I think there are two other areas. First, “How does acute kidney injury (AKI) result in chronic kidney disease?” This is something new and exciting. I can tell you that when I was in training, the teaching was that you get AKI and you’re going to get better from it. We now know that, sure, you’ll be able to come off dialysis if you required it for the AKI, but there are some subtle changes that occur, and these subtle changes, over time, can lead to the development of chronic kidney disease.

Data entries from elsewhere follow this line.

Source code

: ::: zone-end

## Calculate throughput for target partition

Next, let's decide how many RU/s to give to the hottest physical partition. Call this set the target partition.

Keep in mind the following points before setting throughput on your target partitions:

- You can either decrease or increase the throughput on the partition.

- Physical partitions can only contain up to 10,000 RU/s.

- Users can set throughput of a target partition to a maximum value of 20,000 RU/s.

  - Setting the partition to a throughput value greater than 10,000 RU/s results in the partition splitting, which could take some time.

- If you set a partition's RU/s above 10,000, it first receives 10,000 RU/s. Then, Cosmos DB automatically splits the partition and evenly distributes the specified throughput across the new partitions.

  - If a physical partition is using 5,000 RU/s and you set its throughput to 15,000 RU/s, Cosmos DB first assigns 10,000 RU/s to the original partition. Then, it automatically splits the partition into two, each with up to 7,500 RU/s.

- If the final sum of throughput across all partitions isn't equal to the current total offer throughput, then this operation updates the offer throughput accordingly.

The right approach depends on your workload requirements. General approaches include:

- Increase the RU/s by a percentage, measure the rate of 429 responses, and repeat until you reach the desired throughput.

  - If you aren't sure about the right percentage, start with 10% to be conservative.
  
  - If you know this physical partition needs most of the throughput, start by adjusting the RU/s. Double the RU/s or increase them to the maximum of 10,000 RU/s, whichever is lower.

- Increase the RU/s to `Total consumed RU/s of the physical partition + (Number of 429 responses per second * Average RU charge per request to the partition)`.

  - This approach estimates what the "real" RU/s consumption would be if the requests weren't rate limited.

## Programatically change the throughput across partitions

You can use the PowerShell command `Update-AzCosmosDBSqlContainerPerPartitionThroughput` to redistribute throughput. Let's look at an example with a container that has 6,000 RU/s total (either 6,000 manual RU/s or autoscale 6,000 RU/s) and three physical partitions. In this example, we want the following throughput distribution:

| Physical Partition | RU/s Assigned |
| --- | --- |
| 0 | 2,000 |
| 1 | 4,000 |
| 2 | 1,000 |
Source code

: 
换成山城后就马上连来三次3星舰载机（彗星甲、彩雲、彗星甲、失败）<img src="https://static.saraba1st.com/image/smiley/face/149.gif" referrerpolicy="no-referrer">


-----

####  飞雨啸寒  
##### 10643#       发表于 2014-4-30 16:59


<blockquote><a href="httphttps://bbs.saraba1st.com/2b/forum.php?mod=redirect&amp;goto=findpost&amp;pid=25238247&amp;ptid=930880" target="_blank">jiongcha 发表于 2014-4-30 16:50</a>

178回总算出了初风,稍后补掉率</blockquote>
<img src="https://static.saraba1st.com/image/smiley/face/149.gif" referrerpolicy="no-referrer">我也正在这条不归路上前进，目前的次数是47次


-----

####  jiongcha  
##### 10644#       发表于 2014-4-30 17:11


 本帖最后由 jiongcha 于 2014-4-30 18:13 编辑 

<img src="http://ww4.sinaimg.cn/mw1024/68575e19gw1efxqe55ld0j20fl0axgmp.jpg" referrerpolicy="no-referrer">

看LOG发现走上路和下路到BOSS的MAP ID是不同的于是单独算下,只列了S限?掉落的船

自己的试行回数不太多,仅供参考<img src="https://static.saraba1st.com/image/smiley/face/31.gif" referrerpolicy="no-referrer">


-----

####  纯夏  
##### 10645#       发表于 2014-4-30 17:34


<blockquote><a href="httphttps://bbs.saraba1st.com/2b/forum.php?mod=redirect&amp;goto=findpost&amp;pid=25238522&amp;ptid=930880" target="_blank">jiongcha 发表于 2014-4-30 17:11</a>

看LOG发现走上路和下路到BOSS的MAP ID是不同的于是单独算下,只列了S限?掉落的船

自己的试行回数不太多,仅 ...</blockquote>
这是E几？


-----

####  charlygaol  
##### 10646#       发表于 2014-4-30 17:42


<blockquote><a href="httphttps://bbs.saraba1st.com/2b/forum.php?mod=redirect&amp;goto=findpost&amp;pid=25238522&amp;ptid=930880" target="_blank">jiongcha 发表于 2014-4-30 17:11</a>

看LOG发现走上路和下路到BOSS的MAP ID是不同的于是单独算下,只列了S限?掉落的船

As a sequel to that question, another exciting area of research is understanding the mechanisms by which chronic kidney disease leads to myriad systemic effects. Over the past 10 years, we had the discovery of FGF-23 and what it does to produce left ventricular hypertrophy. We had the discovery of the inhibitors of WNT signaling that contribute to bone disease and the loss of Klotho . . . who knew in a million years that there was a protein produced and expressed in the kidney that would have such myriad systemic effects? And yet it’s interesting that even when I was in fellowship training from 1981 to 1984, my mentors and others were describing chronic kidney disease as accelerated aging. And we now know from the discovery of Klotho, that in fact in many ways, they were absolutely correct because chronic kidney disease results in the loss of Klotho, and the loss of Klotho is one of the major contributors toward aging. This, to me, is very exciting.
The last piece of exciting research I would like to touch on is that, in 1984, if someone had told me dietary potassium regulates the expression of the sodium chloride co-transporter, I would have told them they were crazy. And yet we now see discoveries of entirely new signaling systems that have allowed us to understand sodium and potassium handling in the kidney so much better—just when many people thought, “Oh, this is done. We’ve done sodium–potassium, we know how this works.”
I think there is a tremendous amount of new knowledge in nephrology. I think there are many exciting things right on the edge of happening, and the discoveries that I’ve talked about are the first steps leading to very exciting and innovative therapies for these illnesses. I think that in the next 10 years we will see a phenomenal explosion of new therapies for kidney diseases.